In The Marketplace of Revolution (2004), T. H. Breen reinterprets the American Revolution within the framework of his answer to the question, “What made it possible for the American colonists to transcend their myriad divisions and disagreements and come together as a single people in opposition to England?” His answer is that their shared experience as consumers of British goods both gave rise to their grievances and provided them with a means to unite and prove their loyalty to the new “imagined community” of Americans. The first claim is familiar: Parliament stoked discontent in the colonies by imposing numerous regulations and taxes on commodities that Americans imported. The second claim is original to Breen: the “consumer revolution” of the mid-eighteenth century first went a long way toward culturally homogenizing America, and then later, in the late 1760s and early 1770s, it made possible the colonial boycott of British tea and other goods, which provided ordinary people with the means of proving their commitment to the revolution -- indeed, of getting involved with it at all -- and thus of coming to trust each other during the political fight with England. Thus, the consumer boycott, which Breen credits Americans with inventing, was a necessary condition of the Revolution. By participating in it -- that is, by sacrificing the private pleasures of drinking tea and buying British products for the sake of achieving a common political goal -- colonists effectively created and identified with the new community of ‘Americans,’ and so created the revolution. [Breen likely overestimates the importance of the boycott, however.]

           

Breen devotes the first part of his book to an analysis of the consumer revolution itself. He shows how it came about and what its social ramifications were.

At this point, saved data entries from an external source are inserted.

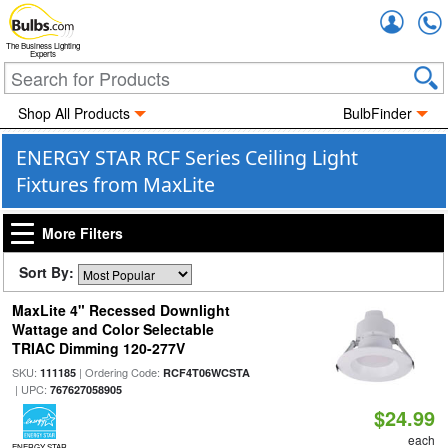
Accou
The Business Lighting
Experts
Shop All Products
BulbFinder
ENERGY STAR RCF Series Ceiling Light
Fixtures from MaxLite
More Filters
Sort By:
MaxLite 4" Recessed Downlight
Wattage and Color Selectable
TRIAC Dimming 120-277V
SKU:
| Ordering Code:
111185
RCF4T06WCSTA
| UPC:
767627058905
$24.99
each
ENERGY STAR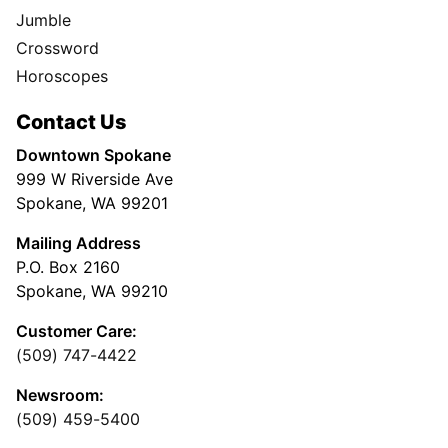
Jumble
Crossword
Horoscopes
Contact Us
Downtown Spokane
999 W Riverside Ave
Spokane, WA 99201
Mailing Address
P.O. Box 2160
Spokane, WA 99210
Customer Care:
(509) 747-4422
Newsroom:
(509) 459-5400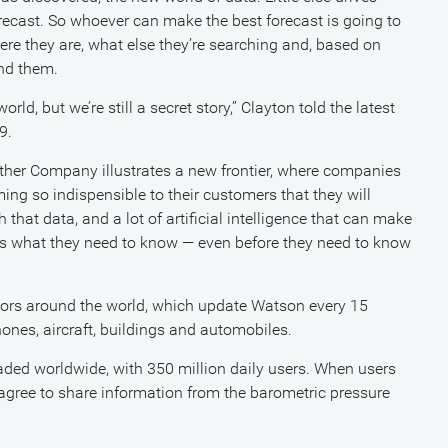
recast. So whoever can make the best forecast is going to
ere they are, what else they’re searching and, based on
und them.
d, but we’re still a secret story,” Clayton told the latest
9.
ther Company illustrates a new frontier, where companies
ng so indispensible to their customers that they will
that data, and a lot of artificial intelligence that can make
ers what they need to know — even before they need to know
ors around the world, which update Watson every 15
ones, aircraft, buildings and automobiles.
aded worldwide, with 350 million daily users. When users
agree to share information from the barometric pressure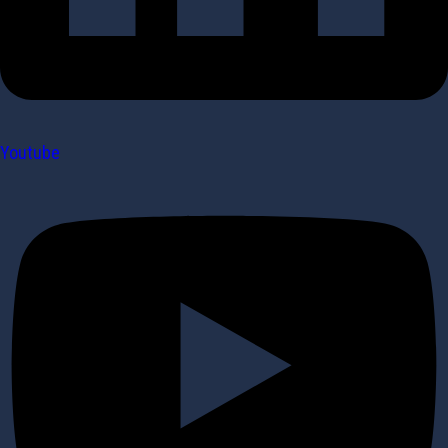
Youtube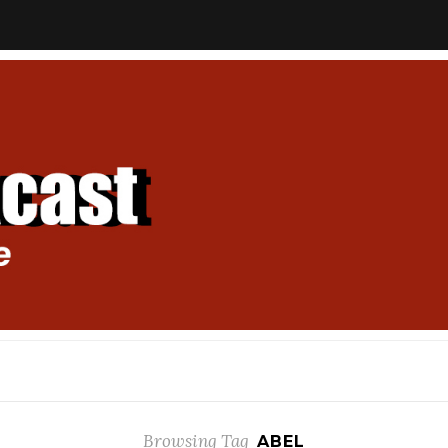
Browsing Tag
ABEL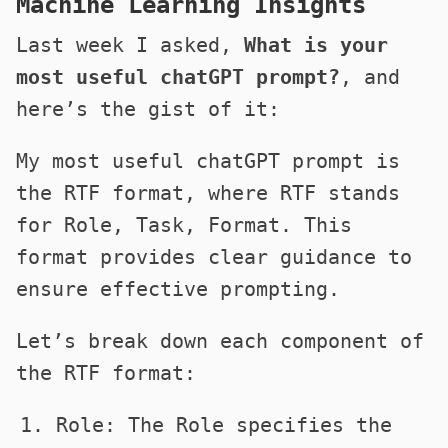
Machine Learning Insights
Last week I asked,
What is your
most useful chatGPT prompt?
, and
here’s the gist of it:
My most useful chatGPT prompt is
the RTF format, where RTF stands
for Role, Task, Format. This
format provides clear guidance to
ensure effective prompting.
Let’s break down each component of
the RTF format:
Role: The Role specifies the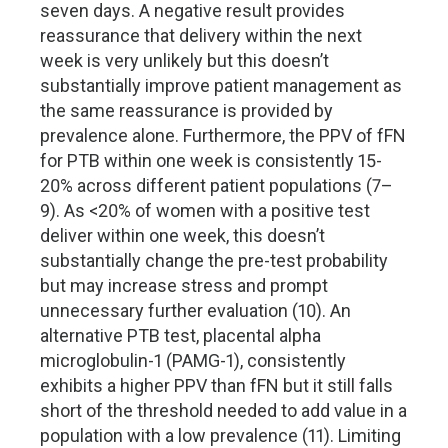
seven days. A negative result provides
reassurance that delivery within the next
week is very unlikely but this doesn’t
substantially improve patient management as
the same reassurance is provided by
prevalence alone. Furthermore, the PPV of fFN
for PTB within one week is consistently 15-
20% across different patient populations (7–
9). As <20% of women with a positive test
deliver within one week, this doesn’t
substantially change the pre-test probability
but may increase stress and prompt
unnecessary further evaluation (10). An
alternative PTB test, placental alpha
microglobulin-1 (PAMG-1), consistently
exhibits a higher PPV than fFN but it still falls
short of the threshold needed to add value in a
population with a low prevalence (11). Limiting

Within three or four decades, people of almost all classes went from living the simple life to living the fashionable life, so to speak: even the lower classes insisted on buying new and colorful goods from England, including trendy clothes and, of course, tea. External distinctions between the upper and lower classes began to break down, and a democratic, liberal consciousness of consumer rights prevailed everywhere. Conservative moralists lamented that one could no longer tell who was a commoner and who a gentleman or lady: they all looked similar. In short, consumption-patterns that ordinary people would previously have considered luxurious became necessary, a necessary component of the good life. This fact is what made their voluntary boycotts of tea and other products during the constitutional crisis with Britain such a powerful statement.

           

The second part of the book explains in detail the role of massive boycotts in preparing the nascent nation for revolution. As Parliament was passing and repealing in succession the laws and taxes that its colonial subjects found so onerous and insulting (given their lack of political representation), Americans realized that their greatest source of power with respect to England was as consumers of its exports. Due to its size, the American market was extremely important to England. The colonists decided to leverage their economic power to influence Parliament’s policies. Breen traces Americans’ first tentative steps in the late 1760s toward organizing consumer boycotts and shows how the populace grew increasingly radicalized year by year -- up to 1775 -- as its boycotts became more ambitious. The politicization of consumer choice achieved through boycotts was essential to this process of radicalization in that it injected politics even into the domestic sphere; not only men but women were compelled to identify with America, to adopt its cause as their own, by foregoing the pleasures of British goods. By 1776, ordinary colonists had thus constructed a new political identity for themselves.